== ACTION ITEM ==
In the data below, how many lines contain the string "from"? Give only the figure.

....

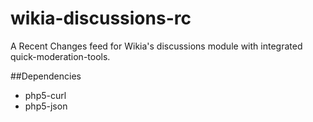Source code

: # wikia-discussions-rc
A Recent Changes feed for Wikia's discussions module with integrated quick-moderation-tools.

##Dependencies
- php5-curl
- php5-json
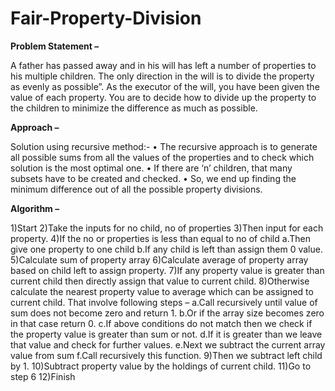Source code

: # Fair-Property-Division

**Problem Statement –**

A father has passed away and in his will has left a number of properties to his multiple children. The only direction in the will is to divide the property as evenly as possible”.
As the executor of the will, you have been given the value of each property. You are to decide how to divide up the property to the children to minimize the difference as much as possible.

**Approach –** 

Solution using recursive method:- 
• The recursive approach is to generate all possible sums from all the values of the properties and to check which solution is the most optimal one. 
• If there are ‘n’ children, that many subsets have to be created and checked.
• So, we end up finding the minimum difference out of all the possible property divisions.


**Algorithm –** 

1)Start 
2)Take the inputs for no child, no of properties 
3)Then input for each property. 
4)If the no or properties is less than equal to no of child 
  a.Then give one property to one child 
  b.If any child is left than assign them 0 value. 
5)Calculate sum of property array 
6)Calculate average of property array based on child left to assign property. 
7)If any property value is greater than current child then directly assign that value to current child. 
8)Otherwise calculate the nearest property value to average which can be assigned to current child. That involve following steps –
  a.Call recursively until value of sum does not become zero and return 1.
  b.Or if the array size becomes zero in that case return 0. 
  c.If above conditions do not match then we check if the property value is greater than sum or not. 
  d.If it is greater than we leave that value and check for further values.
  e.Next we subtract the current array value from sum 
  f.Call recursively this function. 
9)Then we subtract left child by 1. 
10)Subtract property value by the holdings of current child. 
11)Go to step 6 
12)Finish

....

== SOLUTION ==
2